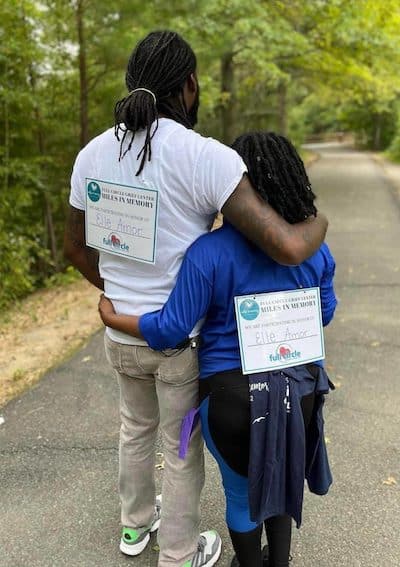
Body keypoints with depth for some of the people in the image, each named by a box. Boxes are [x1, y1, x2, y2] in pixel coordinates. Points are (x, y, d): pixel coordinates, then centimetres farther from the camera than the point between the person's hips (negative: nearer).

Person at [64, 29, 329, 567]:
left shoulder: (93, 154, -5)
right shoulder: (208, 158, -24)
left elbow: (76, 247, 6)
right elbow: (287, 247, -31)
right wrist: (318, 222, -8)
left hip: (122, 333, 5)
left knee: (136, 427, 29)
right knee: (183, 449, 17)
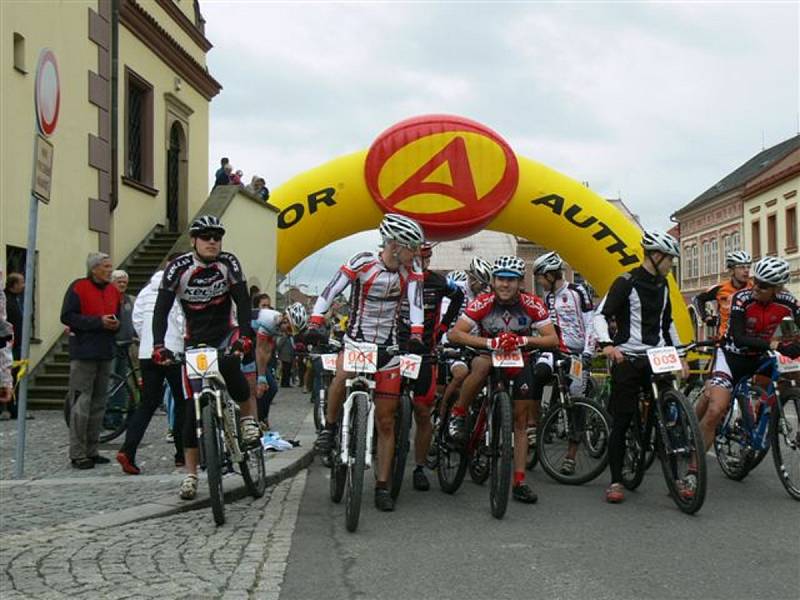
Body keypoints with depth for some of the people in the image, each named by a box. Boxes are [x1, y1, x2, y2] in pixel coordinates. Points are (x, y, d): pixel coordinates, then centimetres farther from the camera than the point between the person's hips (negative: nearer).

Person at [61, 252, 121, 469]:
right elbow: (67, 316, -12)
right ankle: (78, 454, -3)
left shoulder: (113, 290, 15)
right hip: (83, 353, -7)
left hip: (105, 353, 7)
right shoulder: (78, 288, -6)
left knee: (98, 404, 10)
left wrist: (115, 324, 1)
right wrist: (98, 322, -18)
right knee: (81, 404, -8)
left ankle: (91, 451, 17)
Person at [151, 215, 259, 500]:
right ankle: (190, 473, 4)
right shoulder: (178, 268, -14)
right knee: (193, 404, -3)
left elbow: (243, 301, -20)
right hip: (195, 339, 1)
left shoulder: (228, 263, -12)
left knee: (228, 362, -36)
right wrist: (158, 345, -34)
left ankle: (249, 415, -12)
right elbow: (161, 309, -20)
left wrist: (244, 334, -37)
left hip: (225, 333, -1)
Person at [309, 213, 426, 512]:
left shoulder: (410, 273, -2)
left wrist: (416, 334, -33)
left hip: (387, 347, 3)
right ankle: (329, 426, -11)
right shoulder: (363, 262, -12)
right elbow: (330, 291, -18)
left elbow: (415, 302, -15)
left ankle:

:::

Цель задания:
Можете оформить в виде JSON-списка строки, начиная со строки с «right knee: (193, 404, -3)» и до последней строки включительно, так чтобы каждая строка стала отдельной строкой списка, а пустые были пропущены?

Поле для ответа:
[
  "right knee: (193, 404, -3)",
  "left elbow: (243, 301, -20)",
  "right hip: (195, 339, 1)",
  "left shoulder: (228, 263, -12)",
  "left knee: (228, 362, -36)",
  "right wrist: (158, 345, -34)",
  "left ankle: (249, 415, -12)",
  "right elbow: (161, 309, -20)",
  "left wrist: (244, 334, -37)",
  "left hip: (225, 333, -1)",
  "Person at [309, 213, 426, 512]:",
  "left shoulder: (410, 273, -2)",
  "left wrist: (416, 334, -33)",
  "left hip: (387, 347, 3)",
  "right ankle: (329, 426, -11)",
  "right shoulder: (363, 262, -12)",
  "right elbow: (330, 291, -18)",
  "left elbow: (415, 302, -15)",
  "left ankle:"
]